◆ Text
+++

Building Collapse: Owner Is Richard “Porn King” Basciano, a Sam Rappaport Alum [UPDATE]


Today the four-story building once known as Hoagie City at 2136 Market Street collapsed and took much of the Salvation Army Thrift Store down with it, trapping people in the rubble, sending several to the hospital and, according to the latest reports, resulting in one fatality.

The owner of the building was Baltimore native Richard Basciano, associate, friend and one-time estate executor for notorious blight meister and slumlord Sam Rappaport. If one is truly judged by the company he keeps, Basciano would already be held in low esteem, but he shoulders another burden: a reputation as the porn king of Times Square–this was back in the ’70s and ’80s, when that was quite an achievement. His friends and business associates at that time had criminal ties and mob ties; one of them, in fact, was assassinated by John Gotti.

As Giuliani–his “nemesis”–increasingly compromised his smut biz, Basciano stepped up his business here in Philly. He was probably best known for his Forum porn theater. But due to his connection with Rappaport, he also grabbed up rows of buildings that Rappaport left behind, setting up what he claimed would be a bolder, less porny future. Writing about Basciano’s purchase of the buildings on Market Street, the Inquirer’s architecture critic Inga Saffron wrote:

Basciano has hewed faithfully to Rappaport’s recipe on real estate: Hold tight onto properties. Invest nothing, even as your buildings crumble in full public view. And wait patiently for the big payday to come along.

+++

◆ Given material
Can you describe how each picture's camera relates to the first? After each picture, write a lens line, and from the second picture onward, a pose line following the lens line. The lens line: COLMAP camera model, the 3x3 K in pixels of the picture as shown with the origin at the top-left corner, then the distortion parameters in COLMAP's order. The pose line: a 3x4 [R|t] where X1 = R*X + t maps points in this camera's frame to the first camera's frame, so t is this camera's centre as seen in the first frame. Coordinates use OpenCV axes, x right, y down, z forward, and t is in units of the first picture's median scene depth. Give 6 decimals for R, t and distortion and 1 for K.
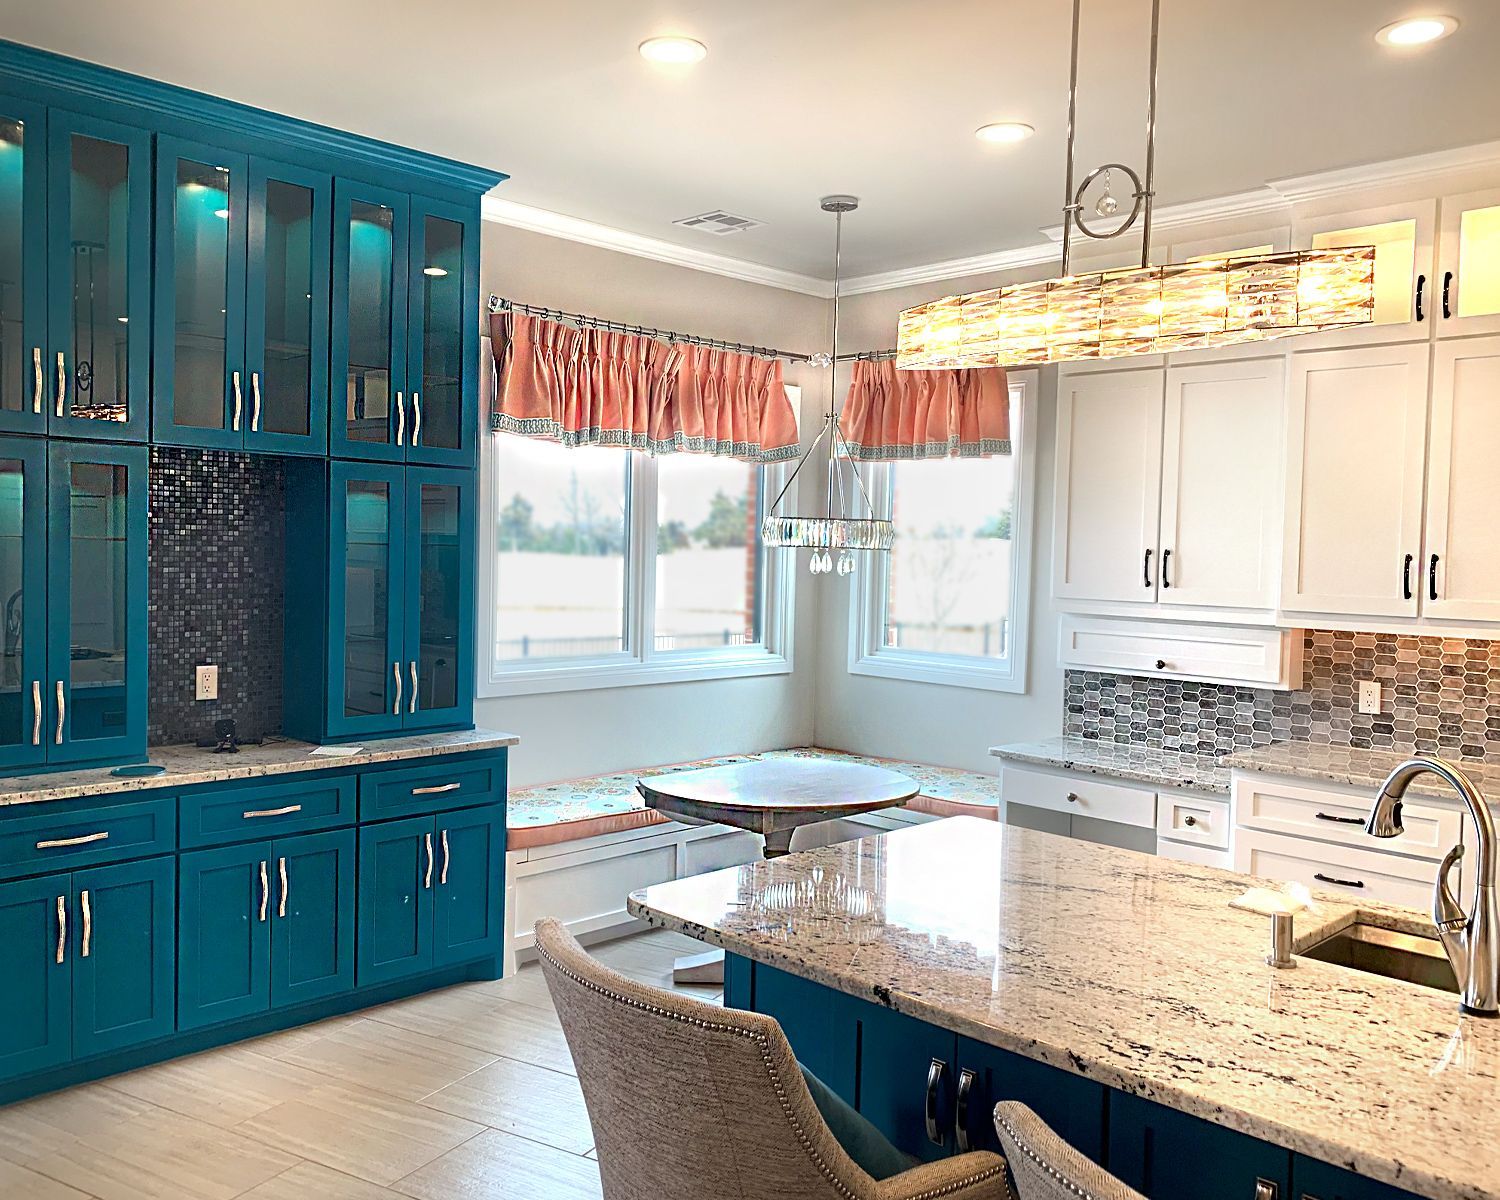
lens RADIAL K [[1262.1, 0, 750.0], [0, 1262.1, 585.8], [0, 0, 1]] dist [0.010970, -0.001896]
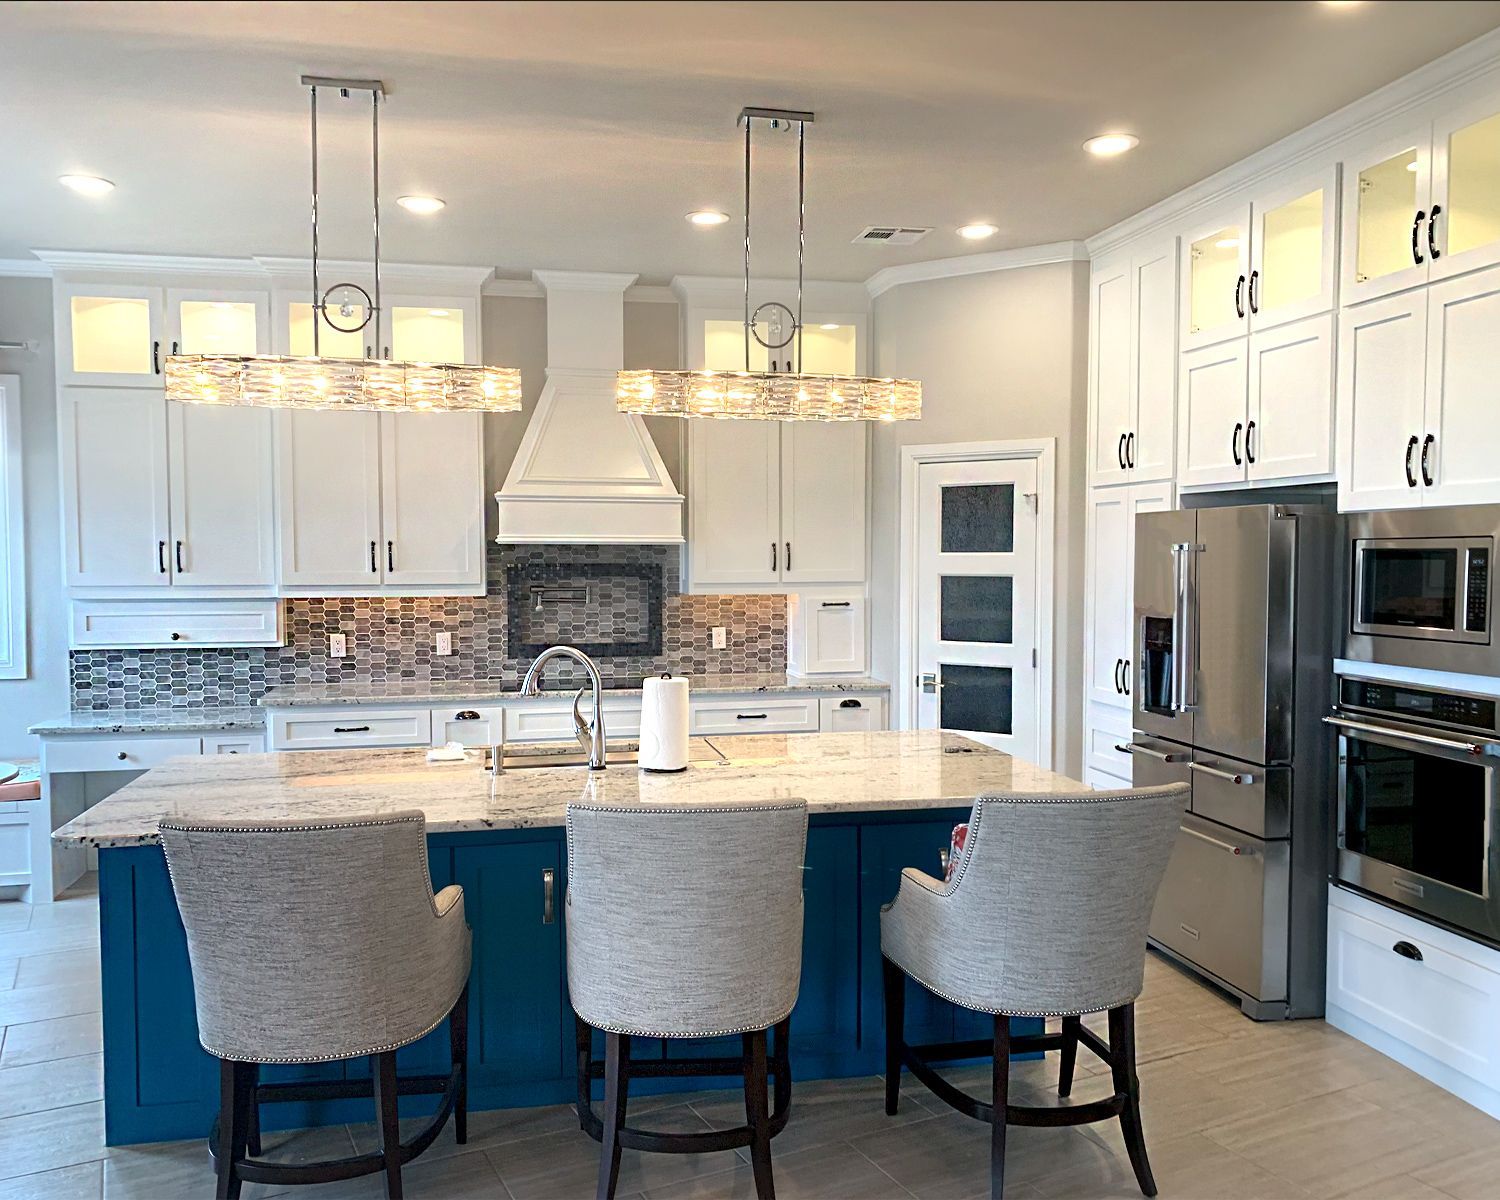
lens RADIAL K [[1262.1, 0, 748.8], [0, 1262.1, 606.0], [0, 0, 1]] dist [0.010970, -0.001896]
pose [[0.536202, -0.062704, 0.841757, -0.413369], [0.042519, 0.997977, 0.047256, -0.000522], [-0.843018, 0.010451, 0.537784, -0.113690]]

+++

◆ Work to be completed
Rewrite the building-collapse passage between "Today the four-story" and "by John Gotti.", inclusive, so that "structure" takes the place of "building" throughout.

◆ Expected output
Today the four-story structure once known as Hoagie City at 2136 Market Street collapsed and took much of the Salvation Army Thrift Store down with it, trapping people in the rubble, sending several to the hospital and, according to the latest reports, resulting in one fatality.

The owner of the structure was Baltimore native Richard Basciano, associate, friend and one-time estate executor for notorious blight meister and slumlord Sam Rappaport. If one is truly judged by the company he keeps, Basciano would already be held in low esteem, but he shoulders another burden: a reputation as the porn king of Times Square–this was back in the ’70s and ’80s, when that was quite an achievement. His friends and business associates at that time had criminal ties and mob ties; one of them, in fact, was assassinated by John Gotti.